En 1956 estaba en Edimburgo en lo que fue una sucesión de estancias universitarias a los dos lados del Atlántico que acabaron en Madrid en 1972 por un lío de faldas que merece recordar. En la California donde Ronald Reagan era gobernador y él un profesor asociado, conoció a la esposa de un psiquiatra, del que tenía dos hijos pequeños, guapa, con coche y mucho interés por el impacto de los místicos españoles en los metafísicos sobre el que le iba a preguntar al despacho. Como una cosa lleva a la otra, acabó conociéndola y reconociéndola bíblicamente en la casa de la costa, un chalé enorme con vistas al Pacífico, comprado con el esfuerzo del psiquiatra, propietario de una clínica de desintoxicación para alcohólicos. Serrano también se hizo amigo del marido, al que visitaba si se encontraba enfermo y con el que intentó convertir en espacio de exposiciones una bellísima iglesia presbiteriana del siglo XVII levantada en Sausalito.

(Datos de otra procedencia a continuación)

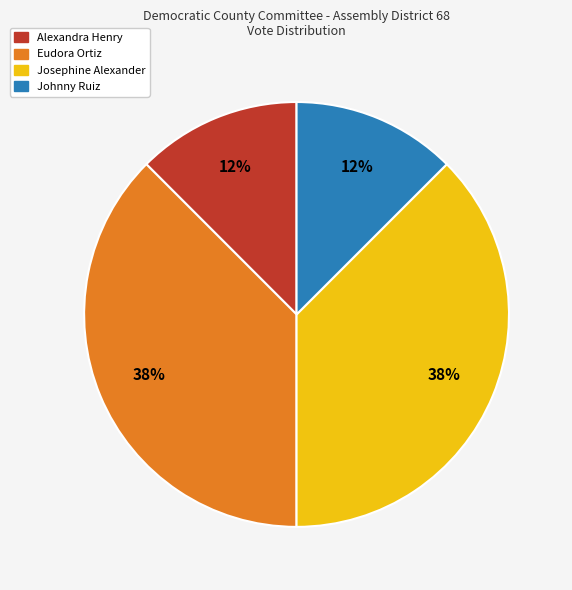

Is it true that Johnny Ruiz is 1% of the pie?

False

Todo habría ido bien, pero la casada empezó a declararle cuánto le querían ella y sus dos hijos y cómo su marido iba a abrir una segunda clínica con una enfermera principal que era una sueca impresionante a la que tenía instalada en una roulotte en la finca. El olfato de Serrano le indicó que se encontraba en medio de un divorcio a la californiana y puso tierra por el medio.

A partir de ese momento, la tierra nunca dejó de moverse bajo sus pies. Una oferta en Texas no le convenció y una promesa en Nueva York del cónsul de España en Toronto, Javier Conde, le llevó a Madrid para dar clases en la Universidad Autónoma del asturiano Aurelio Menéndez. Pero en Madrid, Conde desatendió la promesa en lo que expresivamente definió Enrique Serrano como "se limpió los cojones conmigo".

Esa sucesión de fracasos le trajo de regreso a Oviedo, aspirando a una vacante de Sociología en la Facultad de Económicas que tampoco pudo ser por tantas causas como imaginarse pueda y una lista de nombres en contra que iban desde Elvira Martínez Chacón (Opus Dei), José Luis García Delgado (entonces filocomunista), Ignacio de la Concha (sobador de un alumno), Teodoro López-Cuesta, Rafael Anes y un chico sonriente llamado Germán Ojeda, al que no podía suspender. (Todas las calificaciones entre paréntesis son del fallecido y fueron publicadas el 15 de marzo de 2010 en LA NUEVA ESPAÑA).

De ahí en adelante, Enrique Rodríguez Serrano valoró los cuadros que había ido comprando a lo largo de su viajera vida, se fue a Argentina a comprar barato tres o cuatro pinturas que serían su seguro de vida y su pensión de jubilación y se dedicó a vender arte bajo los arcos del Hotel Reconquista, a meterse en casa, a hablar en una tertulia muy restringida que perdió hace dos años al historiador David Ruiz y a despotricar de Oviedo, como tanto le gustaba.